UPDATE: New mother gets prison, former principal jail in APS case

Former APS Dunbar Elementary teacher Shani Robinson (right) listens to appeals in her case during sentencing.

Credit: KENT D. JOHNSON / KDJOHNSON@AJC.COM

Credit: KENT D. JOHNSON / KDJOHNSON@AJC.COM

Former APS Dunbar Elementary teacher Shani Robinson (right) listens to appeals in her case during sentencing.

Judge Jerry Baxter sentenced the mother of a 4-month-old to a year in prison and then ordered a 76-year-old former principal to spend the next eight weekends in the Fulton County Jail for their roles in the Atlanta Public Schools cheating case.

Though five months have passed since a jury convicted 11 former educators of racketeering, Baxter is still perturbed that none of them will admit they are guilty.

Former elementary school teacher Shani Robinson, who gave birth to her son just days after she and 10 co-defendants were convicted, was sentenced today to one year in prison to be followed by four years in probation. She also will have to perform 1,000 hours of community service, much of it with the yet-to-be implemented Redemption Program being set up the the Fulton District Attorney’s Office to help children who were hurt by the cheating scandal. She also was fined $1,000.

On Monday, Baxter emailed Robinson’s attorney with an offer that he would sentence her to home confinement instead of prison if she would admit that she was guilty of cheating.

Robinson declined.

Attorney Annette Greene said Robinson was willing to accept the jury’s verdict and her punishment but she continued to insist that she did nothing wrong.

“She rejected her avenue out of this mess,” Baxter said after Robinson’s mother pleaded with the judge to let her go free so she could care for her 4-month-old son.

Baxter agreed Robinson could be free on bond while she appealed, just as he did the others convicted with her of racketeering and other felonies for changing students’ answers on the 2009 Criterion-Referenced Competency Tests.

Though the jury convicted 11, two of the former educators agreed to say in open court that they were guilty so they could avoid prison. Like Robinson, the other eight would not say they were guilty, as the jury had voted, so they were sentenced to prison for one to three years.

Once he finished with Robinson, Baxter turned his attention to former Gideons Elementary School principal Armstead Salters. Salters had pleaded guilty to making false writings and statements to avoid the possibility of a lengthy prison sentence should he be convicted of racketeering. In exchange, Salters was to have testified truthfully at trial.

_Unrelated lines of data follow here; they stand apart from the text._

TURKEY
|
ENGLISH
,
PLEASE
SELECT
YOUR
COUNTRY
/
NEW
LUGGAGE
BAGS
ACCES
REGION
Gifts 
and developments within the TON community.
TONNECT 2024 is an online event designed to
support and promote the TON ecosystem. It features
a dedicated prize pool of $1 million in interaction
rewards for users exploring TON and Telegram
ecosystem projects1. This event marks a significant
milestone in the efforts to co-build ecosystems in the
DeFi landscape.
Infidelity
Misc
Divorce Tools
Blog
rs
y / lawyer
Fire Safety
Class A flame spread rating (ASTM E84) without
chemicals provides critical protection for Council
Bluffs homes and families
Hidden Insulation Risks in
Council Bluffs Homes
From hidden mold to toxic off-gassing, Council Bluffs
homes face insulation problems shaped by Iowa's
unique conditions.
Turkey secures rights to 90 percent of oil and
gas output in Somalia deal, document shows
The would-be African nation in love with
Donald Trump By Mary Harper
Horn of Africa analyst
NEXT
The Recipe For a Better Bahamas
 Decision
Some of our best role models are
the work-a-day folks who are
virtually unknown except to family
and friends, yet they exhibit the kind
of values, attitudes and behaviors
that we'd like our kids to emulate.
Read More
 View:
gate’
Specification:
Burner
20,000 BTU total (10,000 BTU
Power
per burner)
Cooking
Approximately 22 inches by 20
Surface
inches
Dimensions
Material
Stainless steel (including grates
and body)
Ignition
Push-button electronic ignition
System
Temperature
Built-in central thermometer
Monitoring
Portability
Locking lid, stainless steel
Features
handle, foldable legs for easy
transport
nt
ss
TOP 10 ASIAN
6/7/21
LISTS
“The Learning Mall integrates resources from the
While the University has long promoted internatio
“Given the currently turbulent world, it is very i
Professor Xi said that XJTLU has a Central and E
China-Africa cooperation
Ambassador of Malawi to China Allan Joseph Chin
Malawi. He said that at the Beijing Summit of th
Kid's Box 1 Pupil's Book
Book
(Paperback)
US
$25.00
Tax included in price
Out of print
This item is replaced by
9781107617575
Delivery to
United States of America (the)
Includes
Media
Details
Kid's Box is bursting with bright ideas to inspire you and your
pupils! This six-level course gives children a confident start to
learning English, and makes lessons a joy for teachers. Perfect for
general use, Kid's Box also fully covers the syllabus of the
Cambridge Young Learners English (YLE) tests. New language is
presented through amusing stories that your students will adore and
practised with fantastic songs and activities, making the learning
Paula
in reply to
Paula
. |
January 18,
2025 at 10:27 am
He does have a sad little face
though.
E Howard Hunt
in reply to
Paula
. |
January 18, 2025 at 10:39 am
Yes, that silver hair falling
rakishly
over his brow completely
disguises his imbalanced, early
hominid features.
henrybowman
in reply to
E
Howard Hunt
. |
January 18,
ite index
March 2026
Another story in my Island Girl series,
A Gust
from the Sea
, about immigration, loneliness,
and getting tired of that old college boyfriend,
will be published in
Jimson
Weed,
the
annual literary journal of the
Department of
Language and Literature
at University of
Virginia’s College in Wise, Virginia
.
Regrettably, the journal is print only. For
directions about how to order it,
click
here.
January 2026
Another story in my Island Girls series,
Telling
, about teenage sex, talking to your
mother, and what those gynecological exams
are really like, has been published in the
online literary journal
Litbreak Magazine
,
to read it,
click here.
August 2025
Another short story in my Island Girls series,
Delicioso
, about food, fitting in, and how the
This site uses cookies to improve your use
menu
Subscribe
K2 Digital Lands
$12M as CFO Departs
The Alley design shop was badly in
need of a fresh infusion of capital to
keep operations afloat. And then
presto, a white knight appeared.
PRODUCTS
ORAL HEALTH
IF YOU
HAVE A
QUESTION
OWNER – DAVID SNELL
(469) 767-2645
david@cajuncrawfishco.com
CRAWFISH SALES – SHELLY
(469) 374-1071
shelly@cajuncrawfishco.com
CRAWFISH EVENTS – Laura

Salters was expected to testify that former School Superintendent Beverly Hall, who died before she could go on trial, and the administrator who supervised his school had pressured him to recruit teachers to give students answers on the CRCT.

But them “he lied on the witness stand and it made me sick. So I don’t think its over,” Baxter said when prosecutor Clint Rucker recommended that Baxter just let Salters complete his sentence of two years on probation and not punish him further.

Salters read his statement, saying he was sorry “for all my actions in regards to this cheating thing, but most especially my actions in the court.” He said he made bad decisions while under the stress of testifying.

“Maybe he can spread his insight to the young people he runs into (at the Fulton County Jail) over the weekends,” Baxter said. “He avoided the trial and then came in and lied. It’s unbelievable.”